[Dataset entries]
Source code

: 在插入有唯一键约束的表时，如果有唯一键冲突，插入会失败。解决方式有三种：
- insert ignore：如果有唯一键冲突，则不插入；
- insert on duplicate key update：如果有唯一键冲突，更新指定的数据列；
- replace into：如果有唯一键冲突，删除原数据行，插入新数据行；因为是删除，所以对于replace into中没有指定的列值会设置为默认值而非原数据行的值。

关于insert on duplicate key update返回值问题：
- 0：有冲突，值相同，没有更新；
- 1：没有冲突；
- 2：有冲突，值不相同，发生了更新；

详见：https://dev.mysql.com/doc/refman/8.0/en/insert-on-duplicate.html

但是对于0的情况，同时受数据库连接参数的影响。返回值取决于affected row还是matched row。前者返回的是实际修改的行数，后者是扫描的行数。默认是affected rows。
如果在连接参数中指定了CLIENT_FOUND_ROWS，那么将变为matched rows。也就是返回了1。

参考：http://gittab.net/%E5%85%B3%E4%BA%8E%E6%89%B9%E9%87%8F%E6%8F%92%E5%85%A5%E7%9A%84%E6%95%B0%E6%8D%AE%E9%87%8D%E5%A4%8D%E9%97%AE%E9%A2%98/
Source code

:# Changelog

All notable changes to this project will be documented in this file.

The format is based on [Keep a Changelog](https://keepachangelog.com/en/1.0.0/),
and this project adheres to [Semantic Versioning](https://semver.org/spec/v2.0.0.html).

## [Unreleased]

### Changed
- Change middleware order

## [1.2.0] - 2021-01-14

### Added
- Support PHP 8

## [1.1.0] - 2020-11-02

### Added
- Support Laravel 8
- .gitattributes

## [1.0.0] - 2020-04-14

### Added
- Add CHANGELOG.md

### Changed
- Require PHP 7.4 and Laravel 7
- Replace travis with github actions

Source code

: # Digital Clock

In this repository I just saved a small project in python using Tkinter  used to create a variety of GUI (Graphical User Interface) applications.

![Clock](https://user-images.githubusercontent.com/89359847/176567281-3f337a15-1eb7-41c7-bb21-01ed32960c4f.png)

* What you are asked to do:
Pull out every line above that contains the string "rows", matching case exactly.

* Answer to this exercise:
但是对于0的情况，同时受数据库连接参数的影响。返回值取决于affected row还是matched row。前者返回的是实际修改的行数，后者是扫描的行数。默认是affected rows。
如果在连接参数中指定了CLIENT_FOUND_ROWS，那么将变为matched rows。也就是返回了1。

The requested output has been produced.